“Quo vadis” è il nome del progetto di Don Verzè che, sollecitato e sponsorizzato dal nostro amato leader, doveva portare l’aspettativa di vita per noi umili terreni, ben oltre i 120 anni.
Il tutto si doveva fare a Lavagno, tangenziale sud di Verona, dove già si è in parte rivoluzionata la viabilità, modificando i piani di governo del territorio per aprire le porte al prelato veronese.

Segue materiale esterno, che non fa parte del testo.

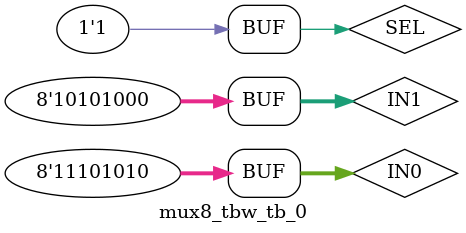
<source format=v>
`timescale 1ns/1ps
module mux8_tbw_tb_0;
reg [7:0] IN0 = 8'b00000000;
reg [7:0] IN1 = 8'b00000000;
reg SEL = 1'b0;
wire [7:0] MUX_OUT;
mux8sch UUT (
.IN0(IN0),
.IN1(IN1),
.SEL(SEL),
.MUX_OUT(MUX_OUT));
initial begin
// ------------- Current Time: 100ns
#100;
IN1 = 8'b01011111;
// -------------------------------------
// ------------- Current Time: 200ns
#100;
SEL = 1'b1;
IN0 = 8'b01011111;
IN1 = 8'b11001000;
// -------------------------------------
// ------------- Current Time: 300ns
#100;
IN1 = 8'b10010001;
// -------------------------------------
// ------------- Current Time: 400ns
#100;
IN0 = 8'b11001000;
IN1 = 8'b00011101;
// -------------------------------------
// ------------- Current Time: 500ns
#100;
SEL = 1'b0;
IN1 = 8'b11101010;
// -------------------------------------
// ------------- Current Time: 600ns
#100;
IN0 = 8'b10010001;
IN1 = 8'b01110011;
// -------------------------------------
// ------------- Current Time: 700ns
#100;
SEL = 1'b1;
IN1 = 8'b01110100;
// -------------------------------------
// ------------- Current Time: 800ns
#100;
IN0 = 8'b00011101;
IN1 = 8'b10101000;
// -------------------------------------
// ------------- Current Time: 1000ns
#200;
IN0 = 8'b11101010;
end
endmodule
</source>
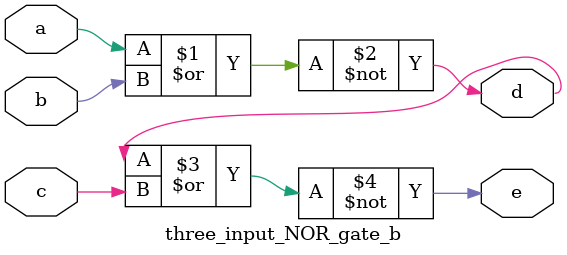
<source format=v>
`timescale 1ns / 1ps

module three_input_NOR_gate_b(
    input a, b, c,
    output d, e
    );
    
    assign d = ~(a | b);
    assign e = ~(d | c);
    
endmodule
</source>
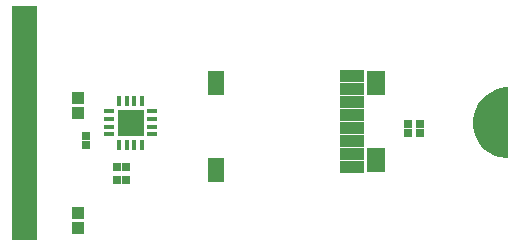
<source format=gts>
G04*
G04 #@! TF.GenerationSoftware,Altium Limited,Altium Designer,21.1.0 (24)*
G04*
G04 Layer_Color=8388736*
%FSLAX44Y44*%
%MOMM*%
G71*
G04*
G04 #@! TF.SameCoordinates,8E971300-D6CB-4BFE-A36B-9E0936113F83*
G04*
G04*
G04 #@! TF.FilePolarity,Negative*
G04*
G01*
G75*
%ADD17R,2.2300X2.2300*%
%ADD18R,0.9500X0.3500*%
%ADD19R,0.3500X0.9500*%
%ADD23R,1.1032X1.0532*%
%ADD24R,1.6032X2.0032*%
%ADD25R,1.4032X2.0032*%
%ADD26R,2.0032X1.0032*%
%ADD27R,0.7232X0.7632*%
%ADD28R,0.7632X0.7232*%
%ADD29R,1.7032X0.5532*%
G36*
X-0Y249250D02*
X2Y50750D01*
X21000Y50750D01*
X21000Y249250D01*
X-0Y249250D01*
D02*
G37*
G36*
X420000Y120000D02*
X417639D01*
X412975Y120738D01*
X408484Y122197D01*
X404276Y124341D01*
X400456Y127117D01*
X397117Y130456D01*
X394341Y134276D01*
X392197Y138483D01*
X390738Y142975D01*
X390000Y147639D01*
Y152361D01*
X390738Y157025D01*
X392197Y161516D01*
X394341Y165723D01*
X397117Y169543D01*
X400456Y172882D01*
X404276Y175658D01*
X408484Y177802D01*
X412975Y179261D01*
X417639Y180000D01*
X420000D01*
D01*
Y120000D01*
D02*
G37*
D17*
X100000Y150000D02*
D03*
D18*
X81600Y140250D02*
D03*
Y146750D02*
D03*
Y153250D02*
D03*
Y159750D02*
D03*
X118400D02*
D03*
Y153250D02*
D03*
Y146750D02*
D03*
Y140250D02*
D03*
D19*
X90250Y168400D02*
D03*
X96750D02*
D03*
X103250D02*
D03*
X109750D02*
D03*
Y131600D02*
D03*
X103250D02*
D03*
X96750D02*
D03*
X90250D02*
D03*
D23*
X55648Y74093D02*
D03*
Y61093D02*
D03*
Y171075D02*
D03*
Y158075D02*
D03*
D24*
X307750Y118500D02*
D03*
Y183500D02*
D03*
D25*
X172250Y110500D02*
D03*
Y184000D02*
D03*
D26*
X287750Y112500D02*
D03*
Y123500D02*
D03*
Y134500D02*
D03*
Y145500D02*
D03*
Y156500D02*
D03*
Y167500D02*
D03*
Y178500D02*
D03*
Y189500D02*
D03*
D27*
X335000Y141350D02*
D03*
Y149150D02*
D03*
X345000Y149050D02*
D03*
Y141450D02*
D03*
X62500Y131100D02*
D03*
Y138900D02*
D03*
D28*
X88600Y112500D02*
D03*
X96400D02*
D03*
X96293Y101789D02*
D03*
X88693D02*
D03*
D29*
X12500Y242500D02*
D03*
Y237500D02*
D03*
Y232500D02*
D03*
Y227500D02*
D03*
Y222500D02*
D03*
Y217500D02*
D03*
Y212500D02*
D03*
Y207500D02*
D03*
Y202500D02*
D03*
Y197500D02*
D03*
Y192500D02*
D03*
Y187500D02*
D03*
Y182500D02*
D03*
Y177500D02*
D03*
Y172500D02*
D03*
Y167500D02*
D03*
Y162500D02*
D03*
Y157500D02*
D03*
Y152500D02*
D03*
Y147500D02*
D03*
Y142500D02*
D03*
Y137500D02*
D03*
Y112500D02*
D03*
Y107500D02*
D03*
Y102500D02*
D03*
Y97500D02*
D03*
Y92500D02*
D03*
Y87500D02*
D03*
Y82500D02*
D03*
Y77500D02*
D03*
Y72500D02*
D03*
Y67500D02*
D03*
Y62500D02*
D03*
Y57500D02*
D03*
M02*

</source>
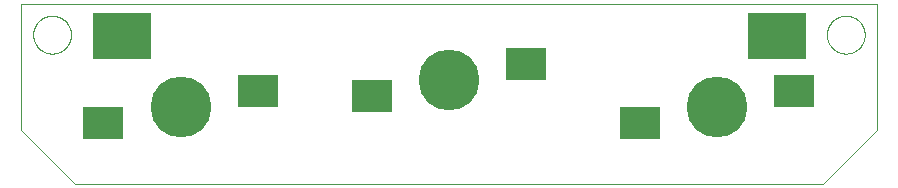
<source format=gtp>
G75*
%MOIN*%
%OFA0B0*%
%FSLAX25Y25*%
%IPPOS*%
%LPD*%
%AMOC8*
5,1,8,0,0,1.08239X$1,22.5*
%
%ADD10C,0.00000*%
%ADD11R,0.13780X0.10630*%
%ADD12C,0.20276*%
%ADD13R,0.19685X0.15748*%
D10*
X0018917Y0001200D02*
X0268523Y0001200D01*
X0286239Y0018917D01*
X0286239Y0061043D01*
X0001200Y0061043D01*
X0001200Y0018917D01*
X0018917Y0001200D01*
X0005137Y0050806D02*
X0005139Y0050964D01*
X0005145Y0051122D01*
X0005155Y0051280D01*
X0005169Y0051438D01*
X0005187Y0051595D01*
X0005208Y0051752D01*
X0005234Y0051908D01*
X0005264Y0052064D01*
X0005297Y0052219D01*
X0005335Y0052372D01*
X0005376Y0052525D01*
X0005421Y0052677D01*
X0005470Y0052828D01*
X0005523Y0052977D01*
X0005579Y0053125D01*
X0005639Y0053271D01*
X0005703Y0053416D01*
X0005771Y0053559D01*
X0005842Y0053701D01*
X0005916Y0053841D01*
X0005994Y0053978D01*
X0006076Y0054114D01*
X0006160Y0054248D01*
X0006249Y0054379D01*
X0006340Y0054508D01*
X0006435Y0054635D01*
X0006532Y0054760D01*
X0006633Y0054882D01*
X0006737Y0055001D01*
X0006844Y0055118D01*
X0006954Y0055232D01*
X0007067Y0055343D01*
X0007182Y0055452D01*
X0007300Y0055557D01*
X0007421Y0055659D01*
X0007544Y0055759D01*
X0007670Y0055855D01*
X0007798Y0055948D01*
X0007928Y0056038D01*
X0008061Y0056124D01*
X0008196Y0056208D01*
X0008332Y0056287D01*
X0008471Y0056364D01*
X0008612Y0056436D01*
X0008754Y0056506D01*
X0008898Y0056571D01*
X0009044Y0056633D01*
X0009191Y0056691D01*
X0009340Y0056746D01*
X0009490Y0056797D01*
X0009641Y0056844D01*
X0009793Y0056887D01*
X0009946Y0056926D01*
X0010101Y0056962D01*
X0010256Y0056993D01*
X0010412Y0057021D01*
X0010568Y0057045D01*
X0010725Y0057065D01*
X0010883Y0057081D01*
X0011040Y0057093D01*
X0011199Y0057101D01*
X0011357Y0057105D01*
X0011515Y0057105D01*
X0011673Y0057101D01*
X0011832Y0057093D01*
X0011989Y0057081D01*
X0012147Y0057065D01*
X0012304Y0057045D01*
X0012460Y0057021D01*
X0012616Y0056993D01*
X0012771Y0056962D01*
X0012926Y0056926D01*
X0013079Y0056887D01*
X0013231Y0056844D01*
X0013382Y0056797D01*
X0013532Y0056746D01*
X0013681Y0056691D01*
X0013828Y0056633D01*
X0013974Y0056571D01*
X0014118Y0056506D01*
X0014260Y0056436D01*
X0014401Y0056364D01*
X0014540Y0056287D01*
X0014676Y0056208D01*
X0014811Y0056124D01*
X0014944Y0056038D01*
X0015074Y0055948D01*
X0015202Y0055855D01*
X0015328Y0055759D01*
X0015451Y0055659D01*
X0015572Y0055557D01*
X0015690Y0055452D01*
X0015805Y0055343D01*
X0015918Y0055232D01*
X0016028Y0055118D01*
X0016135Y0055001D01*
X0016239Y0054882D01*
X0016340Y0054760D01*
X0016437Y0054635D01*
X0016532Y0054508D01*
X0016623Y0054379D01*
X0016712Y0054248D01*
X0016796Y0054114D01*
X0016878Y0053978D01*
X0016956Y0053841D01*
X0017030Y0053701D01*
X0017101Y0053559D01*
X0017169Y0053416D01*
X0017233Y0053271D01*
X0017293Y0053125D01*
X0017349Y0052977D01*
X0017402Y0052828D01*
X0017451Y0052677D01*
X0017496Y0052525D01*
X0017537Y0052372D01*
X0017575Y0052219D01*
X0017608Y0052064D01*
X0017638Y0051908D01*
X0017664Y0051752D01*
X0017685Y0051595D01*
X0017703Y0051438D01*
X0017717Y0051280D01*
X0017727Y0051122D01*
X0017733Y0050964D01*
X0017735Y0050806D01*
X0017733Y0050648D01*
X0017727Y0050490D01*
X0017717Y0050332D01*
X0017703Y0050174D01*
X0017685Y0050017D01*
X0017664Y0049860D01*
X0017638Y0049704D01*
X0017608Y0049548D01*
X0017575Y0049393D01*
X0017537Y0049240D01*
X0017496Y0049087D01*
X0017451Y0048935D01*
X0017402Y0048784D01*
X0017349Y0048635D01*
X0017293Y0048487D01*
X0017233Y0048341D01*
X0017169Y0048196D01*
X0017101Y0048053D01*
X0017030Y0047911D01*
X0016956Y0047771D01*
X0016878Y0047634D01*
X0016796Y0047498D01*
X0016712Y0047364D01*
X0016623Y0047233D01*
X0016532Y0047104D01*
X0016437Y0046977D01*
X0016340Y0046852D01*
X0016239Y0046730D01*
X0016135Y0046611D01*
X0016028Y0046494D01*
X0015918Y0046380D01*
X0015805Y0046269D01*
X0015690Y0046160D01*
X0015572Y0046055D01*
X0015451Y0045953D01*
X0015328Y0045853D01*
X0015202Y0045757D01*
X0015074Y0045664D01*
X0014944Y0045574D01*
X0014811Y0045488D01*
X0014676Y0045404D01*
X0014540Y0045325D01*
X0014401Y0045248D01*
X0014260Y0045176D01*
X0014118Y0045106D01*
X0013974Y0045041D01*
X0013828Y0044979D01*
X0013681Y0044921D01*
X0013532Y0044866D01*
X0013382Y0044815D01*
X0013231Y0044768D01*
X0013079Y0044725D01*
X0012926Y0044686D01*
X0012771Y0044650D01*
X0012616Y0044619D01*
X0012460Y0044591D01*
X0012304Y0044567D01*
X0012147Y0044547D01*
X0011989Y0044531D01*
X0011832Y0044519D01*
X0011673Y0044511D01*
X0011515Y0044507D01*
X0011357Y0044507D01*
X0011199Y0044511D01*
X0011040Y0044519D01*
X0010883Y0044531D01*
X0010725Y0044547D01*
X0010568Y0044567D01*
X0010412Y0044591D01*
X0010256Y0044619D01*
X0010101Y0044650D01*
X0009946Y0044686D01*
X0009793Y0044725D01*
X0009641Y0044768D01*
X0009490Y0044815D01*
X0009340Y0044866D01*
X0009191Y0044921D01*
X0009044Y0044979D01*
X0008898Y0045041D01*
X0008754Y0045106D01*
X0008612Y0045176D01*
X0008471Y0045248D01*
X0008332Y0045325D01*
X0008196Y0045404D01*
X0008061Y0045488D01*
X0007928Y0045574D01*
X0007798Y0045664D01*
X0007670Y0045757D01*
X0007544Y0045853D01*
X0007421Y0045953D01*
X0007300Y0046055D01*
X0007182Y0046160D01*
X0007067Y0046269D01*
X0006954Y0046380D01*
X0006844Y0046494D01*
X0006737Y0046611D01*
X0006633Y0046730D01*
X0006532Y0046852D01*
X0006435Y0046977D01*
X0006340Y0047104D01*
X0006249Y0047233D01*
X0006160Y0047364D01*
X0006076Y0047498D01*
X0005994Y0047634D01*
X0005916Y0047771D01*
X0005842Y0047911D01*
X0005771Y0048053D01*
X0005703Y0048196D01*
X0005639Y0048341D01*
X0005579Y0048487D01*
X0005523Y0048635D01*
X0005470Y0048784D01*
X0005421Y0048935D01*
X0005376Y0049087D01*
X0005335Y0049240D01*
X0005297Y0049393D01*
X0005264Y0049548D01*
X0005234Y0049704D01*
X0005208Y0049860D01*
X0005187Y0050017D01*
X0005169Y0050174D01*
X0005155Y0050332D01*
X0005145Y0050490D01*
X0005139Y0050648D01*
X0005137Y0050806D01*
X0269704Y0050806D02*
X0269706Y0050964D01*
X0269712Y0051122D01*
X0269722Y0051280D01*
X0269736Y0051438D01*
X0269754Y0051595D01*
X0269775Y0051752D01*
X0269801Y0051908D01*
X0269831Y0052064D01*
X0269864Y0052219D01*
X0269902Y0052372D01*
X0269943Y0052525D01*
X0269988Y0052677D01*
X0270037Y0052828D01*
X0270090Y0052977D01*
X0270146Y0053125D01*
X0270206Y0053271D01*
X0270270Y0053416D01*
X0270338Y0053559D01*
X0270409Y0053701D01*
X0270483Y0053841D01*
X0270561Y0053978D01*
X0270643Y0054114D01*
X0270727Y0054248D01*
X0270816Y0054379D01*
X0270907Y0054508D01*
X0271002Y0054635D01*
X0271099Y0054760D01*
X0271200Y0054882D01*
X0271304Y0055001D01*
X0271411Y0055118D01*
X0271521Y0055232D01*
X0271634Y0055343D01*
X0271749Y0055452D01*
X0271867Y0055557D01*
X0271988Y0055659D01*
X0272111Y0055759D01*
X0272237Y0055855D01*
X0272365Y0055948D01*
X0272495Y0056038D01*
X0272628Y0056124D01*
X0272763Y0056208D01*
X0272899Y0056287D01*
X0273038Y0056364D01*
X0273179Y0056436D01*
X0273321Y0056506D01*
X0273465Y0056571D01*
X0273611Y0056633D01*
X0273758Y0056691D01*
X0273907Y0056746D01*
X0274057Y0056797D01*
X0274208Y0056844D01*
X0274360Y0056887D01*
X0274513Y0056926D01*
X0274668Y0056962D01*
X0274823Y0056993D01*
X0274979Y0057021D01*
X0275135Y0057045D01*
X0275292Y0057065D01*
X0275450Y0057081D01*
X0275607Y0057093D01*
X0275766Y0057101D01*
X0275924Y0057105D01*
X0276082Y0057105D01*
X0276240Y0057101D01*
X0276399Y0057093D01*
X0276556Y0057081D01*
X0276714Y0057065D01*
X0276871Y0057045D01*
X0277027Y0057021D01*
X0277183Y0056993D01*
X0277338Y0056962D01*
X0277493Y0056926D01*
X0277646Y0056887D01*
X0277798Y0056844D01*
X0277949Y0056797D01*
X0278099Y0056746D01*
X0278248Y0056691D01*
X0278395Y0056633D01*
X0278541Y0056571D01*
X0278685Y0056506D01*
X0278827Y0056436D01*
X0278968Y0056364D01*
X0279107Y0056287D01*
X0279243Y0056208D01*
X0279378Y0056124D01*
X0279511Y0056038D01*
X0279641Y0055948D01*
X0279769Y0055855D01*
X0279895Y0055759D01*
X0280018Y0055659D01*
X0280139Y0055557D01*
X0280257Y0055452D01*
X0280372Y0055343D01*
X0280485Y0055232D01*
X0280595Y0055118D01*
X0280702Y0055001D01*
X0280806Y0054882D01*
X0280907Y0054760D01*
X0281004Y0054635D01*
X0281099Y0054508D01*
X0281190Y0054379D01*
X0281279Y0054248D01*
X0281363Y0054114D01*
X0281445Y0053978D01*
X0281523Y0053841D01*
X0281597Y0053701D01*
X0281668Y0053559D01*
X0281736Y0053416D01*
X0281800Y0053271D01*
X0281860Y0053125D01*
X0281916Y0052977D01*
X0281969Y0052828D01*
X0282018Y0052677D01*
X0282063Y0052525D01*
X0282104Y0052372D01*
X0282142Y0052219D01*
X0282175Y0052064D01*
X0282205Y0051908D01*
X0282231Y0051752D01*
X0282252Y0051595D01*
X0282270Y0051438D01*
X0282284Y0051280D01*
X0282294Y0051122D01*
X0282300Y0050964D01*
X0282302Y0050806D01*
X0282300Y0050648D01*
X0282294Y0050490D01*
X0282284Y0050332D01*
X0282270Y0050174D01*
X0282252Y0050017D01*
X0282231Y0049860D01*
X0282205Y0049704D01*
X0282175Y0049548D01*
X0282142Y0049393D01*
X0282104Y0049240D01*
X0282063Y0049087D01*
X0282018Y0048935D01*
X0281969Y0048784D01*
X0281916Y0048635D01*
X0281860Y0048487D01*
X0281800Y0048341D01*
X0281736Y0048196D01*
X0281668Y0048053D01*
X0281597Y0047911D01*
X0281523Y0047771D01*
X0281445Y0047634D01*
X0281363Y0047498D01*
X0281279Y0047364D01*
X0281190Y0047233D01*
X0281099Y0047104D01*
X0281004Y0046977D01*
X0280907Y0046852D01*
X0280806Y0046730D01*
X0280702Y0046611D01*
X0280595Y0046494D01*
X0280485Y0046380D01*
X0280372Y0046269D01*
X0280257Y0046160D01*
X0280139Y0046055D01*
X0280018Y0045953D01*
X0279895Y0045853D01*
X0279769Y0045757D01*
X0279641Y0045664D01*
X0279511Y0045574D01*
X0279378Y0045488D01*
X0279243Y0045404D01*
X0279107Y0045325D01*
X0278968Y0045248D01*
X0278827Y0045176D01*
X0278685Y0045106D01*
X0278541Y0045041D01*
X0278395Y0044979D01*
X0278248Y0044921D01*
X0278099Y0044866D01*
X0277949Y0044815D01*
X0277798Y0044768D01*
X0277646Y0044725D01*
X0277493Y0044686D01*
X0277338Y0044650D01*
X0277183Y0044619D01*
X0277027Y0044591D01*
X0276871Y0044567D01*
X0276714Y0044547D01*
X0276556Y0044531D01*
X0276399Y0044519D01*
X0276240Y0044511D01*
X0276082Y0044507D01*
X0275924Y0044507D01*
X0275766Y0044511D01*
X0275607Y0044519D01*
X0275450Y0044531D01*
X0275292Y0044547D01*
X0275135Y0044567D01*
X0274979Y0044591D01*
X0274823Y0044619D01*
X0274668Y0044650D01*
X0274513Y0044686D01*
X0274360Y0044725D01*
X0274208Y0044768D01*
X0274057Y0044815D01*
X0273907Y0044866D01*
X0273758Y0044921D01*
X0273611Y0044979D01*
X0273465Y0045041D01*
X0273321Y0045106D01*
X0273179Y0045176D01*
X0273038Y0045248D01*
X0272899Y0045325D01*
X0272763Y0045404D01*
X0272628Y0045488D01*
X0272495Y0045574D01*
X0272365Y0045664D01*
X0272237Y0045757D01*
X0272111Y0045853D01*
X0271988Y0045953D01*
X0271867Y0046055D01*
X0271749Y0046160D01*
X0271634Y0046269D01*
X0271521Y0046380D01*
X0271411Y0046494D01*
X0271304Y0046611D01*
X0271200Y0046730D01*
X0271099Y0046852D01*
X0271002Y0046977D01*
X0270907Y0047104D01*
X0270816Y0047233D01*
X0270727Y0047364D01*
X0270643Y0047498D01*
X0270561Y0047634D01*
X0270483Y0047771D01*
X0270409Y0047911D01*
X0270338Y0048053D01*
X0270270Y0048196D01*
X0270206Y0048341D01*
X0270146Y0048487D01*
X0270090Y0048635D01*
X0270037Y0048784D01*
X0269988Y0048935D01*
X0269943Y0049087D01*
X0269902Y0049240D01*
X0269864Y0049393D01*
X0269831Y0049548D01*
X0269801Y0049704D01*
X0269775Y0049860D01*
X0269754Y0050017D01*
X0269736Y0050174D01*
X0269722Y0050332D01*
X0269712Y0050490D01*
X0269706Y0050648D01*
X0269704Y0050806D01*
D11*
X0258877Y0032106D03*
X0207302Y0021476D03*
X0169507Y0040924D03*
X0117932Y0030294D03*
X0080137Y0032106D03*
X0028562Y0021476D03*
D12*
X0054350Y0026791D03*
X0143720Y0035609D03*
X0233090Y0026791D03*
D13*
X0253169Y0050413D03*
X0034665Y0050413D03*
M02*

</source>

Come conseguenza alla disgrazia che ha accompagnato la morte violenta di Mario Cal, c’è da aspettarsi ora una delusione atroce che potrebbe far intristire o arrabbiare mister B., consapevole che il progetto Quo Vadis, dopo il commissariamento del San Raffaele, difficilmente vedrà la luce.
Ai milioni di Euro sfilati dai giudici rossi a favore della CIR si può anche rimediare, alla signora col cappuccio nero e la falce in pugno no.

Non servono le rivoluzioni, il ricambio avverrà per trapasso naturale, mettiamoci tutti il cuore in pace.
poi non ho capito perchè a lavagno
a sud di verona
non sarebbe stato meglio
in sardegna o a lenola (basso lazio)
dove c’è la popolazione più longeva e in salute d’italia
mah! deve essere uno di quei misteriosi misteri della fede
questo solo per quei “900″ Mln di euro di buco
io se vado in rosso sul conto corrente di 20 euro
c’ho il segugio della banca che cerca di azzannarmi alla giugulare
Intanto il San Raffaele è ufficialmente in fallimento
eccessivamente macabro ………. e dai!
meglio quando affronti argomenti di webconoscenza ……… molto gradevoli e più interessanti.
Ciao
Luciano
Credo che, a prescindere dal taglio macabro/satirico, sia bene diffondere la conoscenza su quello che sta succedendo fra Opus Dei, CL, Regione Lombardia e Vaticano. Sprechi e affari loschi nei caldi giorni in cui ci viene richiesto di tirare la cinghia.